A new lead in the quest to understand Alzheimer's
A consortium of European researchers is pursuing a new and unexpected lead in Alzheimer’s research. They are examining the intestinal microbiome and its effect on neurodegeneration. EPFL is coordinating the consortium, which is part of the pan-European Horizon 2020 initiative.
Why are some people predisposed to Alzheimer's? A consortium of researchers has recently identified some unexpected and promising leads in the quest to understand the relationship between our intestinal bacteria and Alzheimer’s. They are analyzing the body’s microbiome – the microorganisms in our digestive tract – and how it is regulated. Determining the composition and functioning of the microbiome will help them identify risk factors, develop a new diagnostic tool and maybe even come up with a way to delay the onset of this neurodegenerative disorder.
The consortium is looking at what happens when probiotics are used to regulate the microbiome and how they may affect the progression of the disease. This approach will also be applied to developing a new diagnostic tool for Alzheimer’s.
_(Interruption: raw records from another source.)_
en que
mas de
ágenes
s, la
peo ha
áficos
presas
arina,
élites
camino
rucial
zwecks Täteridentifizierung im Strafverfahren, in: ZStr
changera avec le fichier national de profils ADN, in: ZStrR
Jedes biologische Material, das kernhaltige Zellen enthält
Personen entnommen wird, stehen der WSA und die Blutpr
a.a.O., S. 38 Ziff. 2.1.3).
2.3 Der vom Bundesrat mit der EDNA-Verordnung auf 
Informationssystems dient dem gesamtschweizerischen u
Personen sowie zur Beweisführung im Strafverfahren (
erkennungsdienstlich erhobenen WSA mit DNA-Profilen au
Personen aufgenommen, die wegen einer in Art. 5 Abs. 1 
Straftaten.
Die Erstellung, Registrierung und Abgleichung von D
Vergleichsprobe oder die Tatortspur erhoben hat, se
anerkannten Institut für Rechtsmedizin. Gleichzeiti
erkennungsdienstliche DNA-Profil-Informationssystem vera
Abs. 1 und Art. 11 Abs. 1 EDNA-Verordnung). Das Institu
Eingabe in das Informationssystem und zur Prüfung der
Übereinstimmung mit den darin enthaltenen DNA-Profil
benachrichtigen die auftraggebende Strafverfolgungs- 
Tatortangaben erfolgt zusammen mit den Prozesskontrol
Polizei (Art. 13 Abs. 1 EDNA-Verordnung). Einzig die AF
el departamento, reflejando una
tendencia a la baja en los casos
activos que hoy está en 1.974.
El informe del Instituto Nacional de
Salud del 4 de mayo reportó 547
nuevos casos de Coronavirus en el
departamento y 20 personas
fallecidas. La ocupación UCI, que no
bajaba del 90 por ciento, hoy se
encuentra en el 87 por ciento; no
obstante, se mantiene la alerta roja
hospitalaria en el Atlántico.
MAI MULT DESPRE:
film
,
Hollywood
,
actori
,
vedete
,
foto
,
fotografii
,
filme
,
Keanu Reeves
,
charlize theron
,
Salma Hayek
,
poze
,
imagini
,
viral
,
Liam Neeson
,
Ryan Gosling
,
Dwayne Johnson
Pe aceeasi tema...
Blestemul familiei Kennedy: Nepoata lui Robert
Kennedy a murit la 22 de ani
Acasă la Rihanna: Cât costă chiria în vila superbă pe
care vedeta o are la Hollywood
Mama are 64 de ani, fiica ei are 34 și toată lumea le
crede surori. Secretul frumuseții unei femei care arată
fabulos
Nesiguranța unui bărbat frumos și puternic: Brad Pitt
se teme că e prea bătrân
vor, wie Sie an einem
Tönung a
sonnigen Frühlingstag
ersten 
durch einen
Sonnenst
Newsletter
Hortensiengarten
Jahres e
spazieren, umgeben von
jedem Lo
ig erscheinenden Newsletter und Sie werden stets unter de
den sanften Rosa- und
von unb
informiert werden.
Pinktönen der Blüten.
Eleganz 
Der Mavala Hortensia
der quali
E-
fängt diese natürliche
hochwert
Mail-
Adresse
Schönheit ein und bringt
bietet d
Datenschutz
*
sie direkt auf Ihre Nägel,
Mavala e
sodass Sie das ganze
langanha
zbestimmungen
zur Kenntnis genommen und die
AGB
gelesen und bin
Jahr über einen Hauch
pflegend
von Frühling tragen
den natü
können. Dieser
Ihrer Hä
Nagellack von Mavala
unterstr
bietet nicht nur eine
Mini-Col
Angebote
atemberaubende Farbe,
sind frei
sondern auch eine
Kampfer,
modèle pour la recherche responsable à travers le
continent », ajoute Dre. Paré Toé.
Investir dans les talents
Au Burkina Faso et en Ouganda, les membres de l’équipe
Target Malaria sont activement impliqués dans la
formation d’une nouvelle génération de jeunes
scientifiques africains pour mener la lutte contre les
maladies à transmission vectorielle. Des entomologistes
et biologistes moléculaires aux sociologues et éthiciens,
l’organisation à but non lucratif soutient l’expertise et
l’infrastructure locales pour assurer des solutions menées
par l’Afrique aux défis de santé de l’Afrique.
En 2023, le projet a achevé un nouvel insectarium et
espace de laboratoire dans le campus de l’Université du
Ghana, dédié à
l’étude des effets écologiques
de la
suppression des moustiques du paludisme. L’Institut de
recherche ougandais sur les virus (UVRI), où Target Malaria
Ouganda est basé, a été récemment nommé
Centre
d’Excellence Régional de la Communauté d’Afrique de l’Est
The project, called AD-gut, will be coordinated by EPFL. The team led by EPFL Professors Aleksandra Radenovic, Dimitri Van de Ville and Théo Lasser will also work on developing various imaging techniques in order to decipher the microbiome along with theranostic methods aimed at revealing the beneficial effects of probiotics. The following European researchers are bringing their team’s skills to the project: Johan Hofkens (University of Leuven, Belgium), Tanja Weil (Max Planck Institute, Germany), Kathy McCoy (University of Bern, Switzerland), Frida Fåk (Lund University, Sweden) and Jeroen Raes (VIB, Belgium).